では、「0」から「1」を生みだす仕事は、一部の人にしかできないことなのでしょうか。
そもそも、「0」から「1」を生みだす仕事、ゼロイチとはなんでしょうか。
Pepperの例を見てみると「人と心を通わせる人型ロボットを普及させる」というミッションは著者が関わり始める前にすでに存在していました。では、ゼロイチはこのミッションを指揮している孫正義氏であり、著者は「1」を「10」にする仕事と捉えることもできるのではないでしょうか。
著者の考えはもちろんそうではありません。
“不満や違和感を解消することができたとき、それをゼロイチというのです”(P77)
といっています。私はこれには同意します。しかし、もしそうであるならば、どんな小さなところにも、ゼロイチは存在するはずです。
ゆえに、私は以下に反論したいです。
“誰でも成し遂げられる仕事が、ゼロイチであるはずがない”(P134)
“ハードワークなくしてゼロイチなし”(P182)
“不満や違和感を解消することができたとき、それをゼロイチという”のであれば、自分の中でのゼロイチは他の誰かから見ればゼロイチではないかもしれません。逆もまた然り。また、“「制約条件」こそアイデアの源である”(P84)という本書の通り、プロジェクトメンバーを変えることはできないわけで、人もまた制約条件となり得ます。

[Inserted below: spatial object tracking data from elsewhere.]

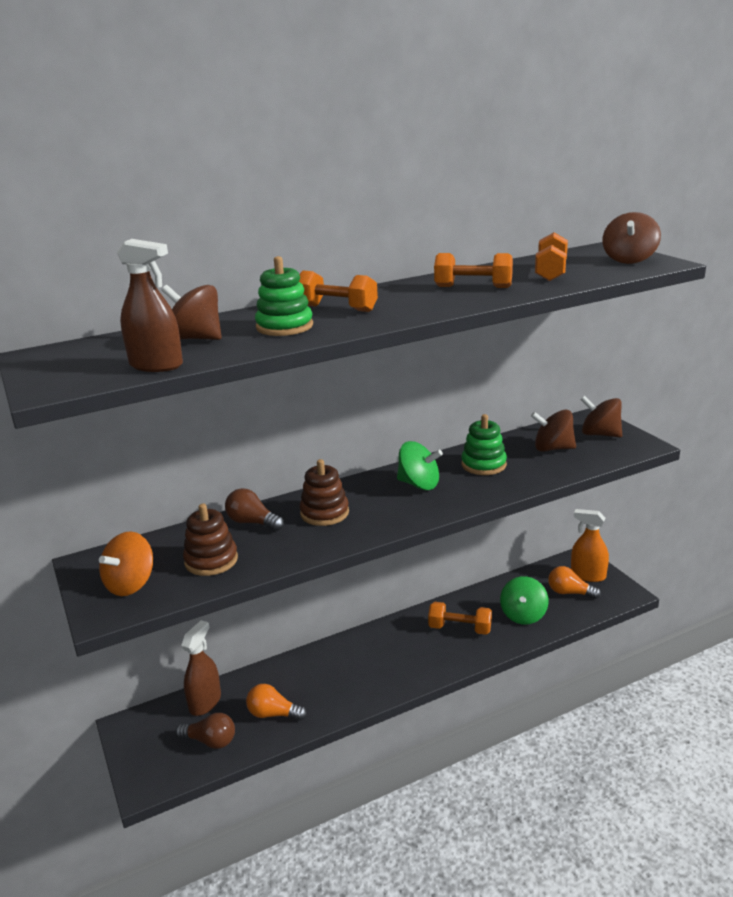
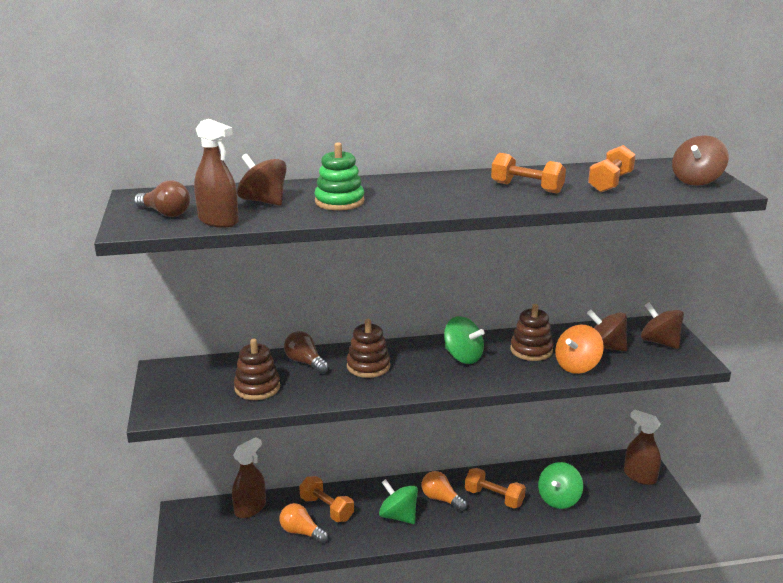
camera: 15 degrees right, 0 degrees up
(131, 584) = (187, 394): orange spinning top -> orange spinning top (577, 366)
(210, 741) = (242, 541): brown light bulb -> brown light bulb (165, 213)
(337, 308) = (394, 191): orange dumbbell -> orange dumbbell (326, 509)
(371, 671) = (398, 516): none -> green spinning top
(483, 465) = (531, 350): green stacking toy -> brown stacking toy
(569, 593) = (613, 489): orange light bulb -> orange light bulb (441, 499)
(588, 575) = (639, 476): orange spray bottle -> brown spray bottle

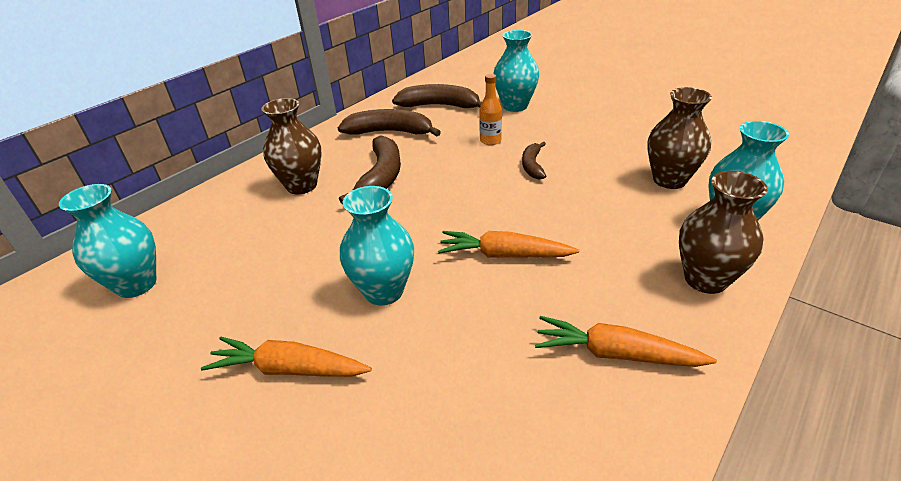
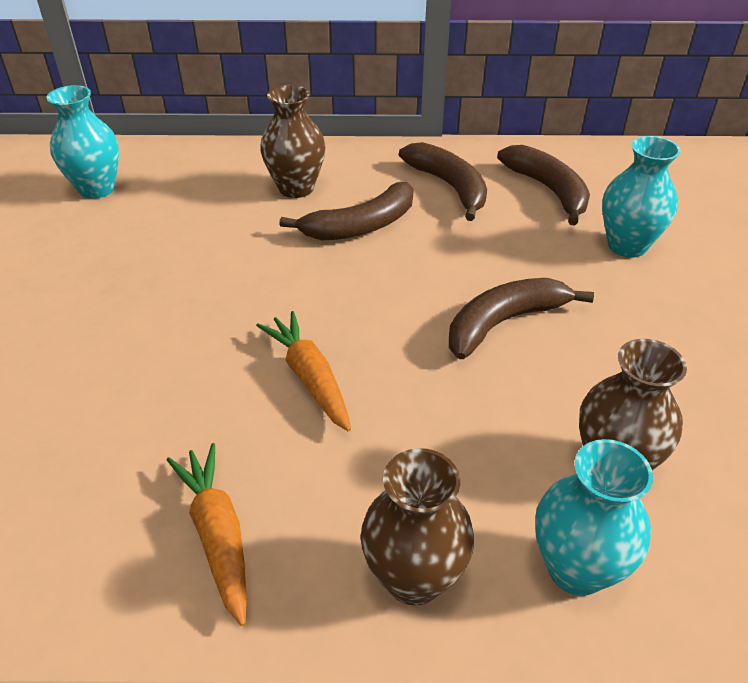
camera: 50 degrees right, 5 degrees up
(289, 369) = (59, 321): orange carrot -> none
(384, 291) = (189, 322): turquoise vase -> none
(490, 141) = (519, 264): orange bottle -> none
(532, 166) = (503, 322): brown banana -> brown banana, size x1.74

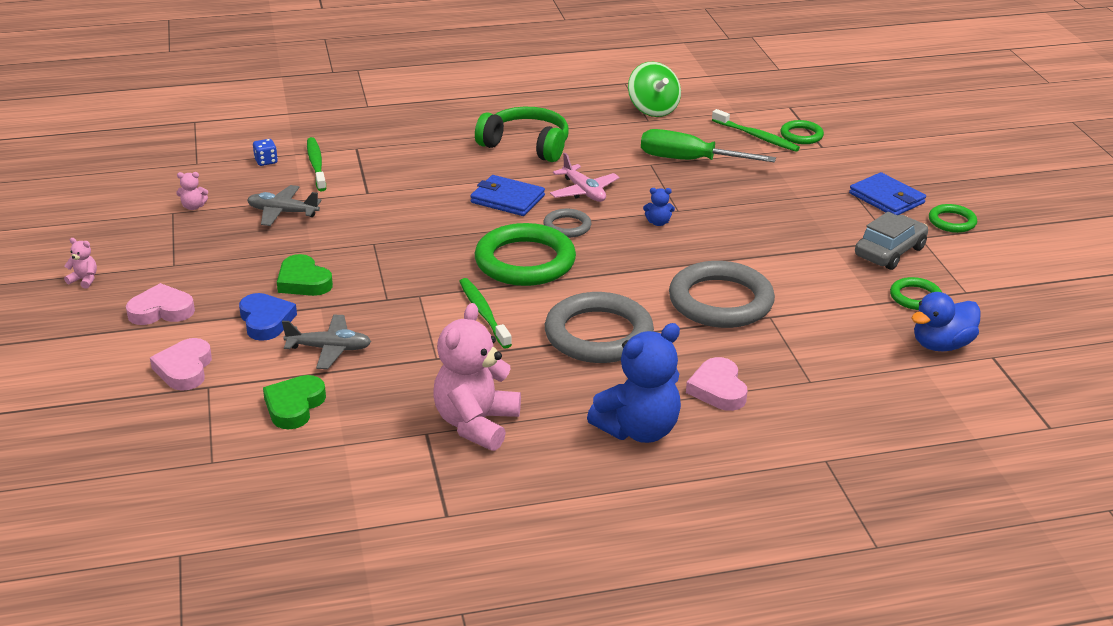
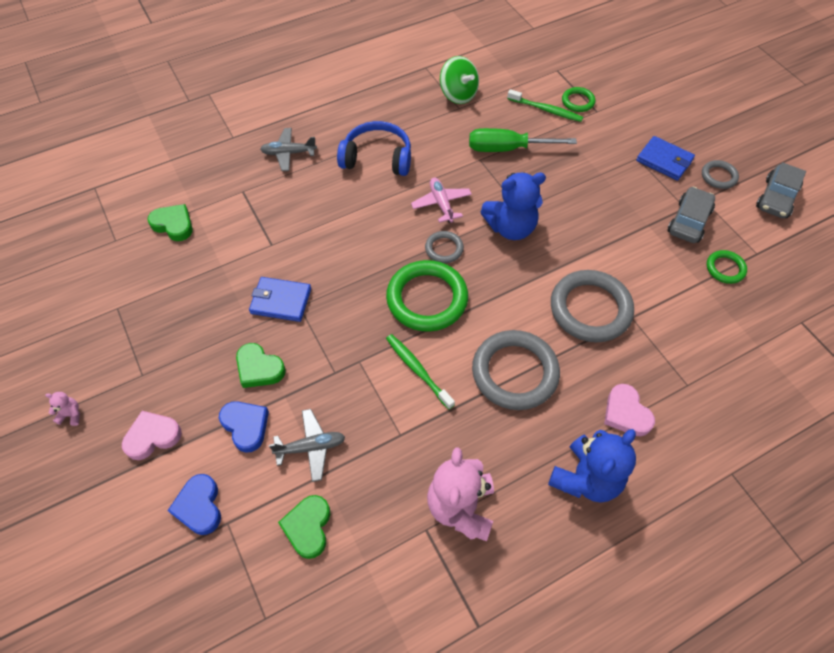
camera: 15 degrees left, 25 degrees up
(184, 369) = (199, 506): pink heart -> blue heart
(193, 207) = (132, 296): pink teddy bear -> none
(266, 161) = (173, 225): blue dice -> green heart
(282, 212) = (210, 286): grey plane -> grey plane (288, 153)
(316, 165) = (217, 220): green toothbrush -> none
(507, 199) = (386, 227): blue wallet -> blue wallet (281, 301)
(526, 145) = (377, 158): green headphones -> blue headphones
(583, 191) = (441, 204): pink plane -> pink plane turned 150 degrees counterclockwise
(658, 222) = (511, 227): blue teddy bear -> blue teddy bear, size x2.44
(941, 345) = (762, 318): blue duck -> none
(952, 221) = (718, 176): green ring -> grey ring
(1020, 251) = (776, 198): none -> grey car

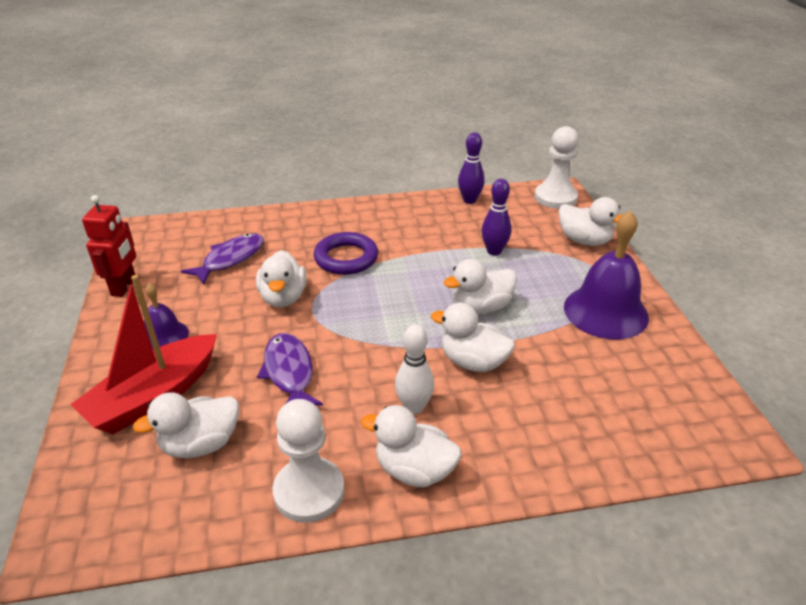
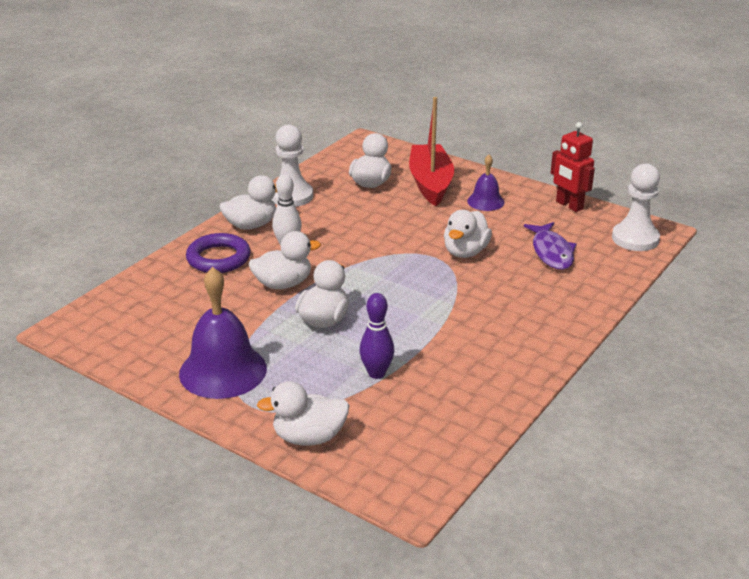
camera: 135 degrees right, 5 degrees down
(283, 297) = (465, 252): white duck -> white duck turned 105 degrees counterclockwise
(289, 372) = (383, 224): purple fish -> none
(346, 258) = (479, 298): purple ring -> purple ring (218, 258)
(469, 200) = (480, 419): purple bowling pin -> none
(555, 197) = (402, 484): white pawn -> white pawn (635, 239)

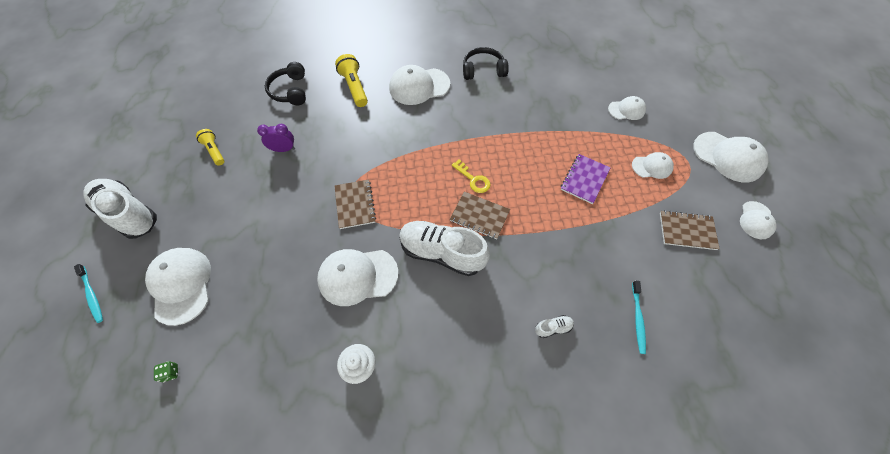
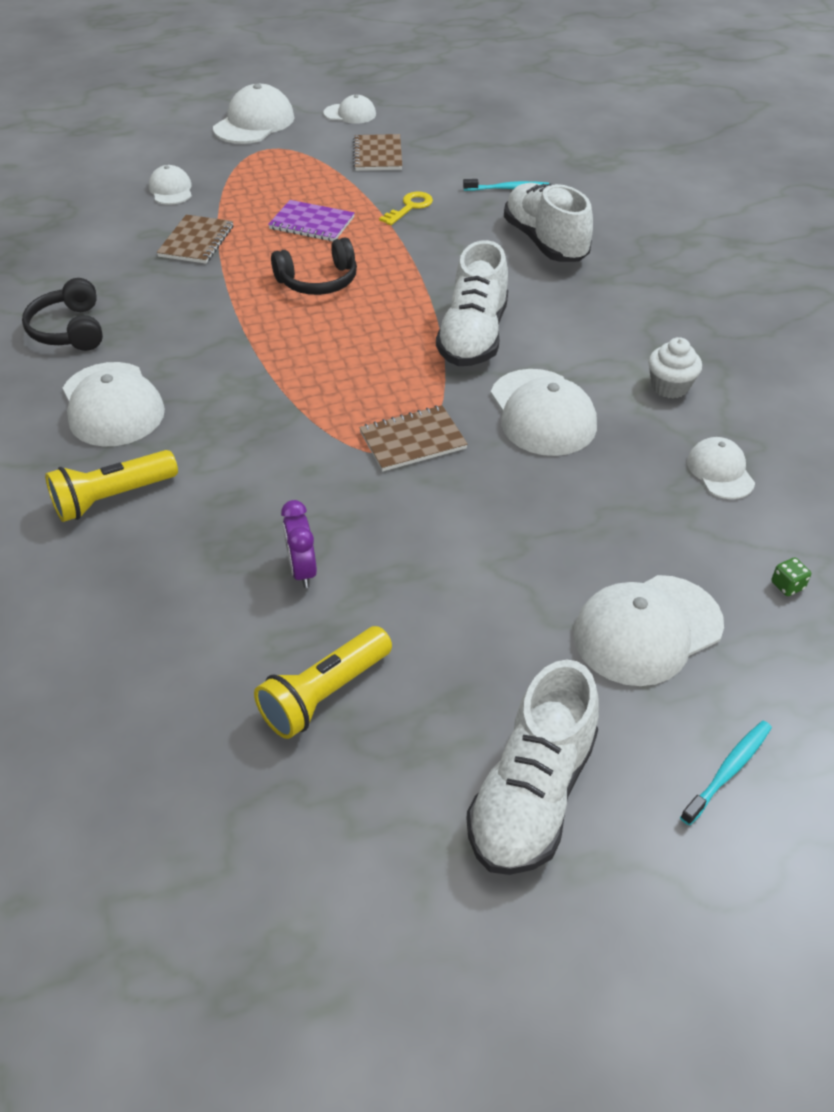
camera: 100 degrees left, 15 degrees down
(214, 151) = (324, 694): yellow flashlight -> yellow flashlight, size x1.52
(290, 91) = (121, 607): black headphones -> black headphones (318, 281)
(473, 179) = (331, 319): yellow key -> yellow key (410, 207)
(479, 216) = (399, 308): brown notebook -> brown notebook (196, 241)
(553, 328) = (545, 242): white shoe -> white shoe, size x2.47
(652, 166) = (279, 173): white cap -> white cap (720, 471)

であるならば、ゼロイチをやりたいという演繹的なアプローチが必ずしも推奨されるべきではありません。大小様々な課題で溢れる組織のなかで、ここに不満がある、ここを解消したいという、帰納的なアプローチにも価値があるのではないでしょうか。
とはいえ、それはバランスの問題で、どちらかに正解があるわけではありません。もちろん、帰納法に終始していたら著者ほどの実績は成し遂げられなかったでしょう。ただし、誰しもそれを目指せるわけではないし、適切な目標を設定するのがマネジメントの仕事です。
本書は「どうしたら、会社のなかでゼロイチを実現できるか?」といった個人目線と、「どうすれば、ゼロイチを生みだす人材を育てる事ができるのか?」といった、マネジメント目線からも書かれたといいます。正直、後者の議論は薄いといわざるを得ません。
しかし私にとって、この難しい問題を考えるきっかけを与えてくれる書籍でした。
~併読のお薦め~
■シリアル・イノベーター 「非シリコンバレー型」イノベーションの流儀 アビー・グリフィン他(著)
この本は成熟企業の中で大きなブレイクスルーを生みだすは人材を研究したものです。そして、その人材が希少であることを前提としたうえで、それを目指す人だけではなく、技術マネージャー、人事マネージャー、CTO、CEOに向けても書かれています。
大きなブレイクスルーという意味でのゼロイチを成し遂げられる人は、結局のところ希少だと思います。しかし、同僚、マネージャー、経営者が彼らの存在をどう捉え、どう接するかを考えることも非常に重要だと思います。